───── GIVEN PASSAGE

Dangerous Incorporated
10-15-2006, 12:36 AM
Newspaper Reviews Of "The Marine"
LA Daily News: Send In The Troops — But Maybe Not This One
"This guy's like the Terminator," one evil diamond thief snarls to a second evil diamond thief as their car attempts to lose the angry Marine in hot pursuit. The remark draws a quizzical look, via rear-view mirror, from Rome, the most rotten of the evil diamond thieves.
John Cena in 20th Century Fox's The Marine.
Since Rome is played by Robert Patrick, who was the indestructible T-1000 in "Terminator 2: Judgment Day," that look is good for a throwaway laugh. Grab 'em while you can, ladies and gents. There's not much about "The Marine" that's even slightly diverting. Including, alas, John Cena, the film's villain-dispatching star.
There's Patrick, certainly, who has been directed by John Bonito (or perhaps left to his own devices) to prance around like a psychotic ringleader. The other baddies — most notably Anthony Ray Parker as a gunman with a persecution complex and a rock-candy phobia — follow Rome's over-the-top example.
Until they're systematically offed.
Oh, am I perhaps spending too much ink talking about the crooks? Well, that's who the movie stays with for the bulk of "The Marine's" insufferable 91 minutes. If these villains hadn't been moronic enough to grab the wrong woman for hostage purposes, "The Marine" likely wouldn't need a Marine at all.
But they do, and it does. In the film's first scene, Sgt. John Triton (Cena) discovers an Iraqi prison, is told to wait for back-up, snaps, "No time!" and starts firing. He rescues the prisoners, is summarily discharged for disobeying an order, gets the "You've served your country well" speech and returns stateside to his adoring wife, Kate (Kelly Carlson).

──────────
───── GIVEN MATERIAL

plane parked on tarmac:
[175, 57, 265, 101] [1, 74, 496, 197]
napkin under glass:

──────────

In the review of "The Marine," change "rear-view mirror" to "side mirror" throughout the part that opens with the words "LA Daily News: Send" and closes with "Fox's The Marine.", and give that part again. Rely only on the review of "The Marine" itself, not on the material.

LA Daily News: Send In The Troops — But Maybe Not This One
"This guy's like the Terminator," one evil diamond thief snarls to a second evil diamond thief as their car attempts to lose the angry Marine in hot pursuit. The remark draws a quizzical look, via side mirror, from Rome, the most rotten of the evil diamond thieves.
John Cena in 20th Century Fox's The Marine.